In these one-chip high-frequency modules, the passive element forming layers with high precision are formed on the base boards, as described above. In the thin film forming of the passive element forming layer, the base board requires heat resistance to a rise in surface temperature at the time of sputtering, maintenance of the depth of focus at the time of lithography, and contact alignment at the time of masking. The base board needs flatness with high accuracy, insulation property, heat resistance or chemical resistance.
The above-described Si substrate 131 and glass substrate 141 have such characteristics and enable formation of passive elements with little loss and at a low cost by a separate process from the LSI. The Si substrate 131 and the glass substrate 141 enable formation of passive elements with higher precision, compared with a pattern forming method based on printing or a wet etching method for forming a wiring pattern on a printed wiring board, used in the conventional ceramic module technique. Moreover, the Si substrate 131 and the glass substrate 141 enable reduction in area of the elements to approximately 1/100.

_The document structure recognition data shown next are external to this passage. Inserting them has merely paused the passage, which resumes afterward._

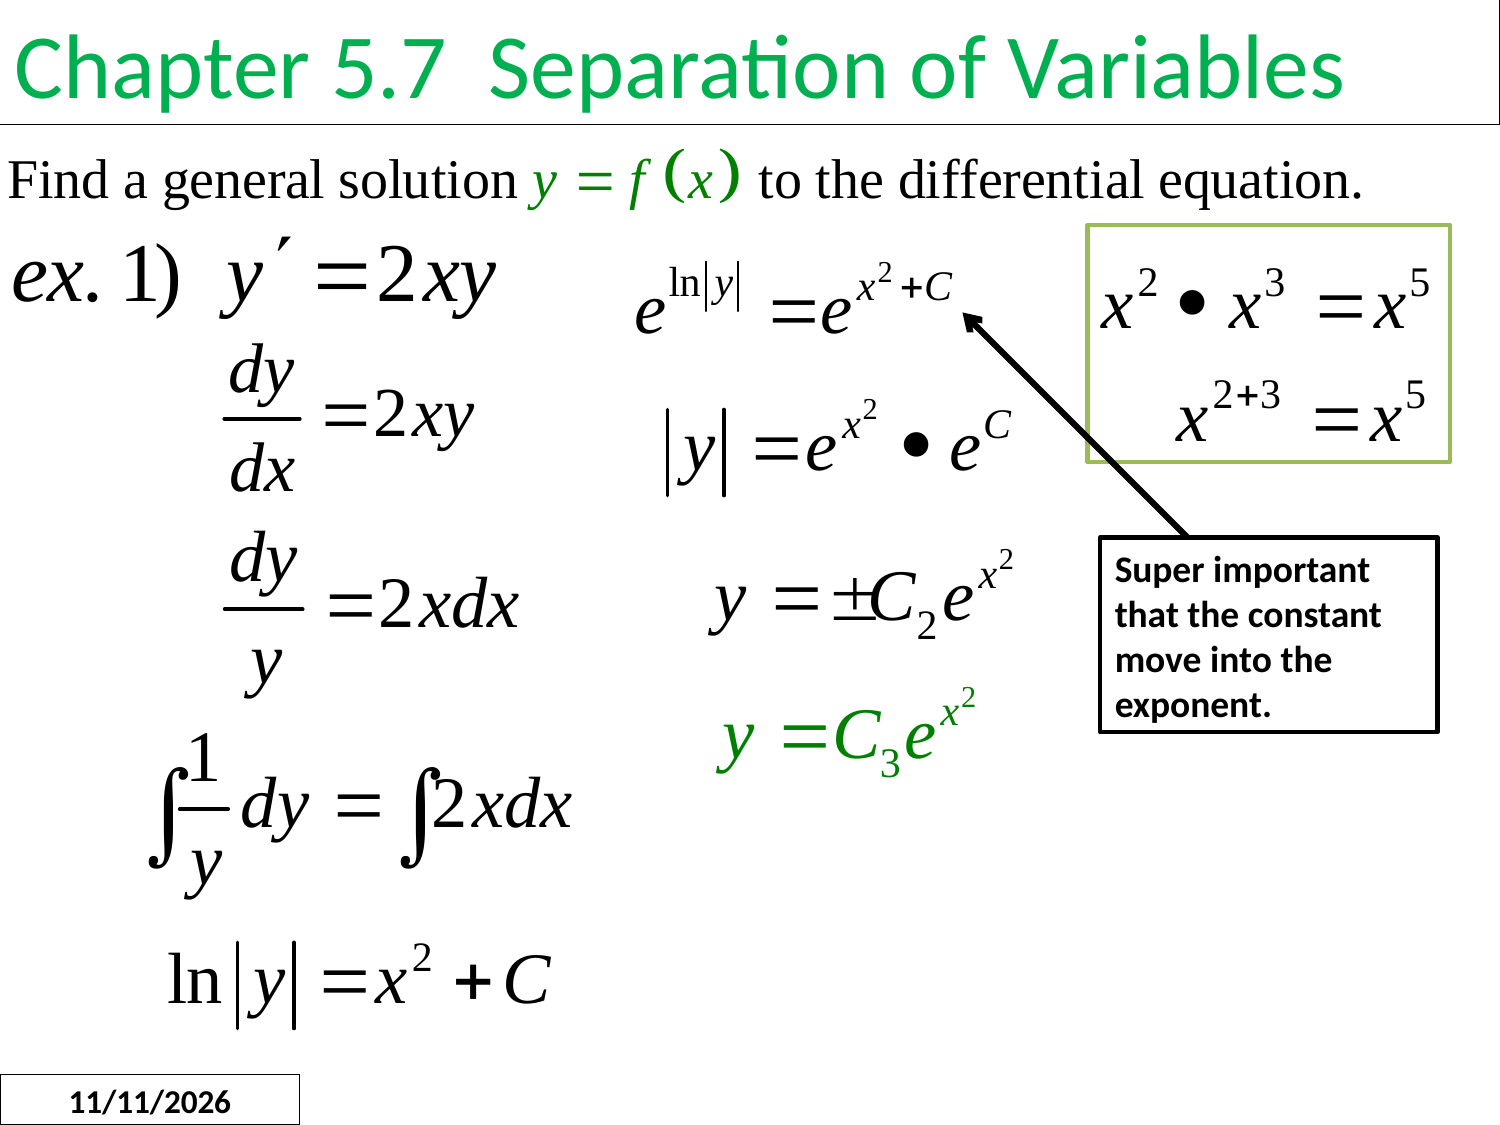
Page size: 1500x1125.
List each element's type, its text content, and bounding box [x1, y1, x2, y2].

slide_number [0, 1074, 300, 1125]
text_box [696, 529, 1030, 658]
text_box Super important that the constant move into the exponent. [1098, 535, 1440, 734]
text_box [704, 667, 996, 795]
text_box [0, 137, 1374, 232]
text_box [962, 312, 1188, 538]
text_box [124, 712, 585, 913]
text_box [653, 379, 957, 514]
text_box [624, 242, 970, 352]
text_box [212, 512, 533, 710]
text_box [212, 324, 488, 507]
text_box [1087, 249, 1445, 347]
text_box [0, 239, 514, 337]
text_box [1085, 223, 1452, 464]
text_box Chapter 5.7 Separation of Variables [0, 0, 1500, 125]
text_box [156, 924, 568, 1046]
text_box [1191, 362, 1441, 460]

In these high-frequency modules, for a carrier frequency just above 5 GHz, a circuit design based on a distributed constant circuit using, for example, a transmission line coupling line stub, can realize higher performance than a circuit design based on concentrated constant elements using circuit components such as inductor parts and resistor parts. In these high-frequency modules, for higher frequencies, a design based on a distributed constant circuit is essential to the functional elements such as a band-pass filter, and the use of the concentrated constant elements such as inductor parts and resistor parts is limited to choke and decoupling.
However, in a high-frequency module 150 shown in FIG. 6, a distributed constant circuit can be formed only in one layer, that is, a passive element forming layer 151 on one major surface of the Si substrate 131 or the glass substrate 141. For example, if a band-pass filter 152 or the like is formed as a distributed constant circuit, the occupied area of the band-pass filter 152 increases. Moreover, in the high-frequency module 150, a predetermined spacing indicated by an arrow Y in FIG. 6 must be provided between the band-pass filter 152 and a mounted circuit element 153 such as a high-frequency IC or LSI, in order to avoid electrical interference. This also increases the area. The high-frequency module 150 also has a problem of increased cost due to the use of the relatively expensive Si substrate 131 or glass substrate 141.